Last week I saw David Gordon Green’s film George Washington. Like All The Real Girls, this film is one that could have taken a more predictable turn, but instead focused on characters instead of obvious plotting. By this, I mean that it isn’t hard to see how the accidental death of a young man could have turned into a predictable Hollywood film.
I think that overall All The Real Girls is probably the better of the two, but this one shares many of the later one’s positives, including a unique approach with dialogue, good characterization that avoids stereotypes, and a poetic approach to the presentation of images, where the eye can linger on a shot as it would on a poetic line.
Here is a snippet of Dan’s review of the film, where he discusses the narrative approach of the film, as well as how the film achieves its poetic effect in its contrast of dialogue and images.

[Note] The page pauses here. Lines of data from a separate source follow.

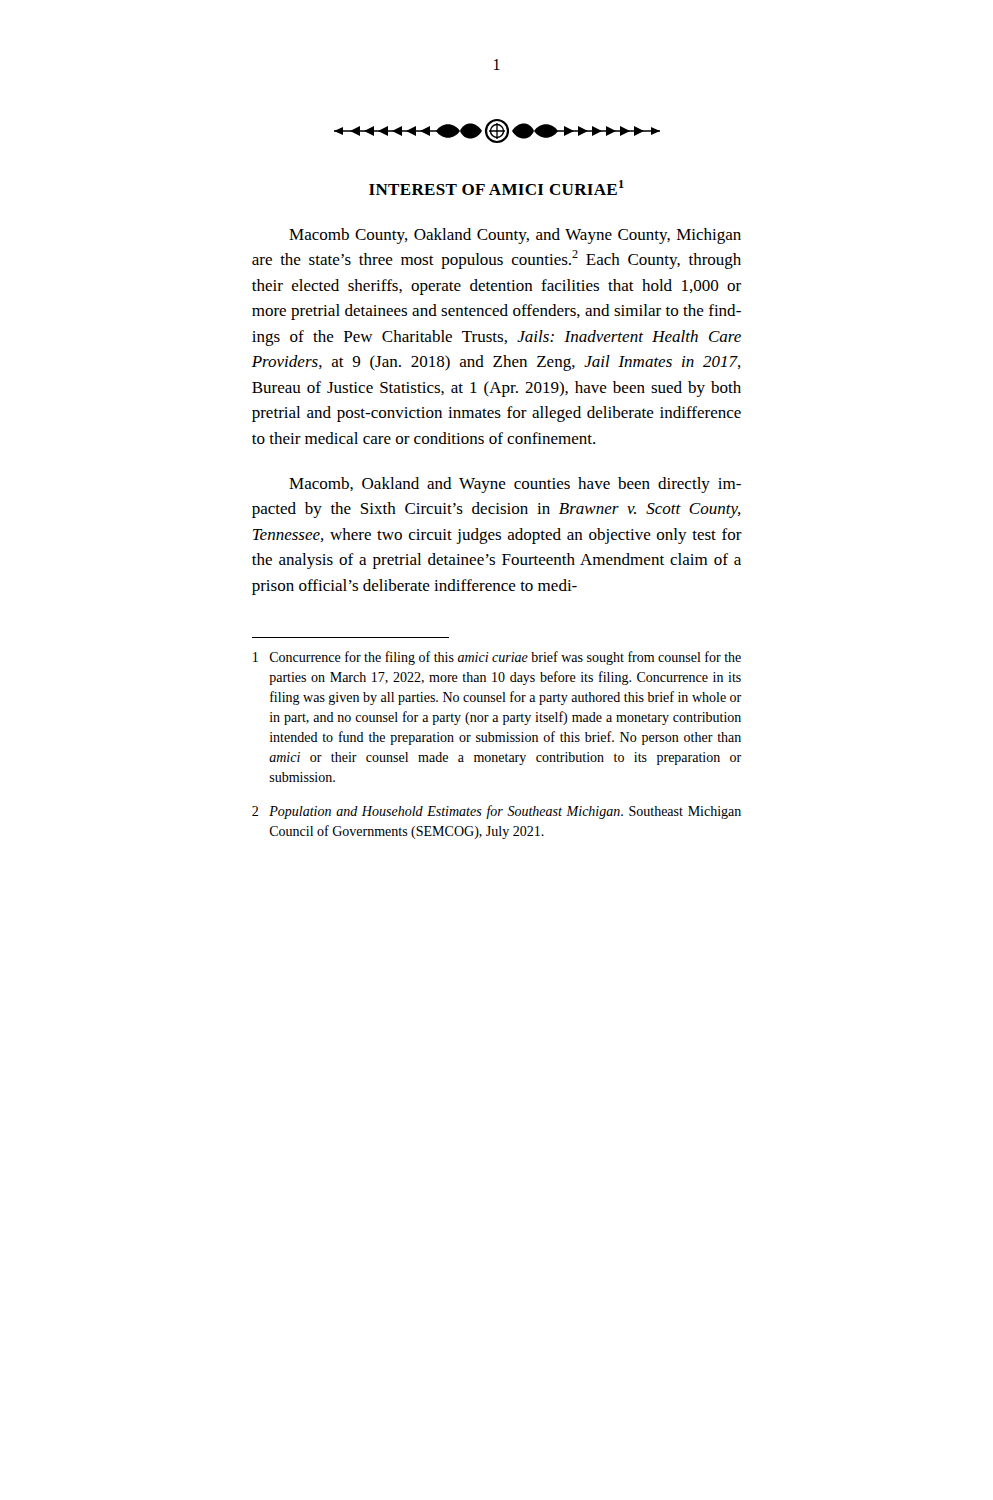1
Interest of Amici Curiae1
Macomb County, Oakland County, and Wayne County, Michigan are the state’s three most populous counties.2 Each County, through their elected sheriffs, operate detention facilities that hold 1,000 or more pretrial detainees and sentenced offenders, and similar to the findings of the Pew Charitable Trusts, Jails: Inadvertent Health Care Providers, at 9 (Jan. 2018) and Zhen Zeng, Jail Inmates in 2017, Bureau of Justice Statistics, at 1 (Apr. 2019), have been sued by both pretrial and post-conviction inmates for alleged deliberate indifference to their medical care or conditions of confinement.
Macomb, Oakland and Wayne counties have been directly impacted by the Sixth Circuit’s decision in Brawner v. Scott County, Tennessee, where two circuit judges adopted an objective only test for the analysis of a pretrial detainee’s Fourteenth Amendment claim of a prison official’s deliberate indifference to medi-
1 Concurrence for the filing of this amici curiae brief was sought from counsel for the parties on March 17, 2022, more than 10 days before its filing. Concurrence in its filing was given by all parties. No counsel for a party authored this brief in whole or in part, and no counsel for a party (nor a party itself) made a monetary contribution intended to fund the preparation or submission of this brief. No person other than amici or their counsel made a monetary contribution to its preparation or submission.
2 Population and Household Estimates for Southeast Michigan. Southeast Michigan Council of Governments (SEMCOG), July 2021.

“That said, this film is not really a narrative, more of a simple series of linked vignettes that trace a several week period over a summer, which opens with a dreamy panoramic and poetic monologue spoken by a young girl named Nasia (Candace Evanofski), that weaves poetry out of the banal snippets that drift in and out of even the most prosaic minds, such as, ‘I like to go to beautiful places where there’s waterfalls and empty fields.’ This is not immanently poetic, but juxtaposed with the camera work it takes on a heightened, almost ecstatic, state. Some criticize the film by stating real children do not speak that way, but, a) I’ve known them, and a read of Anne Of Green Gables shows they’ve always been around, and b) the poesy is not of the character, but what the character says in relation to her station on life.”